_Document section_.
━━━━━━━━━━━━━━━━━━━━━━━━━━━━━━
Detect phone rotation in Javascript Windows Phone mobile application - javascript

I am writing a mobile application for Windows Phone in HTML5. I want to detect the phone's rotation around the z-axis (I mean the rotation that is used for example in Doodle jump to make the character jump to the left or to the right).
In my application, a line that is vertical in the screen must remain vertical (absolute position in the real world) if I rotate the screen to the left or to the right. To accomplish this, I use the relative values of the angle: each time the screen is rotated a little, I rotate the points of the line by the same amount, but negative.
This works PERFECTLY if the phone is laying on a table or almost horizontal, but the behaviour is much less precise if for example I watch the phone in front of me. Anyway this is not a big problem of course because most users watch the phone from up to down, but a game like doodle jump behaves perfectly also in this situation.
Here is part of the code:
window.addEventListener("deviceorientation", handleOrientation, true);
function handleOrientation(event) {
alphaDiff = Math.floor(event.alpha) - alphaOld;
alphaOld = Math.floor(event.alpha);
//Rotation of the vertical line (x1,y1) - (x2,y2) around the center of the screen
var newPoint = rotate(225, 400, x1, y1, alphaDiff);
x1 = newPoint[0];
y1 = newPoint[1];
newPoint = rotate(225, 400, x2, y2, alphaDiff);
x2 = newPoint[0];
y2 = newPoint[1];
}
function rotate(cx, cy, x, y, angle) {
var radians = (Math.PI / 180) * angle;
cos = Math.cos(radians);
sin = Math.sin(radians);
nx = (cos * (x - cx)) - (sin * (y - cy)) + cx;
ny = (sin * (x - cx)) + (cos * (y - cy)) + cy;
return [nx, ny];
}

Have you tried beta (for the x-axis) or gamma (for the y-axis)?
e.g.
function handleOrientation(event) {
var absolute = event.absolute;
var alpha = event.alpha; // z-axis
var beta = event.beta; // x-axis
var gamma = event.gamma; // y-axis
// Do stuff with the new orientation data
}
Orientation Values Explained
The value reported for each axis indicates the amount of rotation around a given axis in reference to a standard coordinate frame.
The DeviceOrientationEvent.alpha value represents the motion of the device around the z-axis, represented in degrees with values ranging from 0 to 360.
The DeviceOrientationEvent.beta value represents the motion of the device around the x-axis, represented in degrees with values ranging from -180 to 180. This represents a front to back motion of the device.
The DeviceOrientationEvent.gamma value represents the motion of the device around the y-axis, represented in degrees with values ranging from -90 to 90. This represents a left to right motion of the device.
━━━━━━━━━━━━━━━━━━━━━━━━━━━━━━
_Task requirements_.
• 1. Answer these about the phone rotation thread:
(a) What range of degrees does the alpha value cover?
(b) In what position does the asker say the line rotation works perfectly?
(c) What event name does the asker's code pass to addEventListener?
• 2. From the phone rotation thread, copy word for word the passage that begins at the words "The DeviceOrientationEvent.alpha value" and stops after "from 0 to 360.".
Use only the phone rotation thread to answer.
━━━━━━━━━━━━━━━━━━━━━━━━━━━━━━
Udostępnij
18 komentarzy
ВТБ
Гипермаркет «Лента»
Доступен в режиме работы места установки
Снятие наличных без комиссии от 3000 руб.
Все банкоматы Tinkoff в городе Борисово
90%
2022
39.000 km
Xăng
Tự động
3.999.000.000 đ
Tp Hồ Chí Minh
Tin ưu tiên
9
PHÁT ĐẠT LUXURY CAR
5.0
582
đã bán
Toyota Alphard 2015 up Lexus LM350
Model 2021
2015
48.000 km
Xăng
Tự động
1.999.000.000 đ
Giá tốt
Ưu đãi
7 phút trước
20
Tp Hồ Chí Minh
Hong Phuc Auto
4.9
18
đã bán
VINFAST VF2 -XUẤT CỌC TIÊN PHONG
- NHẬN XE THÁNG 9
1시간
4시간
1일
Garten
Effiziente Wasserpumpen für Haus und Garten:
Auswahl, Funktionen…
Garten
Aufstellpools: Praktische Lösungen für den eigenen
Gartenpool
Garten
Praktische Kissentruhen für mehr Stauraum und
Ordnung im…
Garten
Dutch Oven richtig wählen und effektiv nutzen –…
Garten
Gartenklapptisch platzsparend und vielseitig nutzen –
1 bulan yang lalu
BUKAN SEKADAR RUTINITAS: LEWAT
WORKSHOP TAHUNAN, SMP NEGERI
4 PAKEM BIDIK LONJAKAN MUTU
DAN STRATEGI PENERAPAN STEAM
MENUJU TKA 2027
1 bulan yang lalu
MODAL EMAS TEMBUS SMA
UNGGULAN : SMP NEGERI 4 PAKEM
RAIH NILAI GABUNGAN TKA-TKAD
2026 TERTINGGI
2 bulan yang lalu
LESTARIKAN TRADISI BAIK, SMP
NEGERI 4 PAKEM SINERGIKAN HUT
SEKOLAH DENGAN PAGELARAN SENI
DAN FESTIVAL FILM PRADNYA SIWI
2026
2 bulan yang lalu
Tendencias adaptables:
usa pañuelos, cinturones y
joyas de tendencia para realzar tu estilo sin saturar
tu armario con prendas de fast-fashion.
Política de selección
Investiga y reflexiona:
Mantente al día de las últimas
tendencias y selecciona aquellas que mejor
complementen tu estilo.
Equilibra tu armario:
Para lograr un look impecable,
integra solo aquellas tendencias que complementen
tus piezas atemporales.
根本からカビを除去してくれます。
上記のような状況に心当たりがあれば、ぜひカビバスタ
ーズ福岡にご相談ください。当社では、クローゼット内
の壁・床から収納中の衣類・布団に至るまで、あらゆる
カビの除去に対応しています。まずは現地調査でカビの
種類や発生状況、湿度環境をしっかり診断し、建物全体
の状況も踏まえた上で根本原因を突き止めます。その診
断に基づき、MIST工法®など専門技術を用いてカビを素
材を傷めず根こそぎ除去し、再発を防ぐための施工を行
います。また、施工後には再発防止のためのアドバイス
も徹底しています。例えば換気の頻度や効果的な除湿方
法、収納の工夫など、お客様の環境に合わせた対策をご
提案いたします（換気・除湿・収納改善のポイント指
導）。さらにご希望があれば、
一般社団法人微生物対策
━━━━━━━━━━━━━━━━━━━━━━━━━━━━━━
_Answers to this exercise_.
• 1.
(a) 0 to 360
(b) When the phone is laying on a table or almost horizontal
(c) "deviceorientation"

• 2.
The DeviceOrientationEvent.alpha value represents the motion of the device around the z-axis, represented in degrees with values ranging from 0 to 360.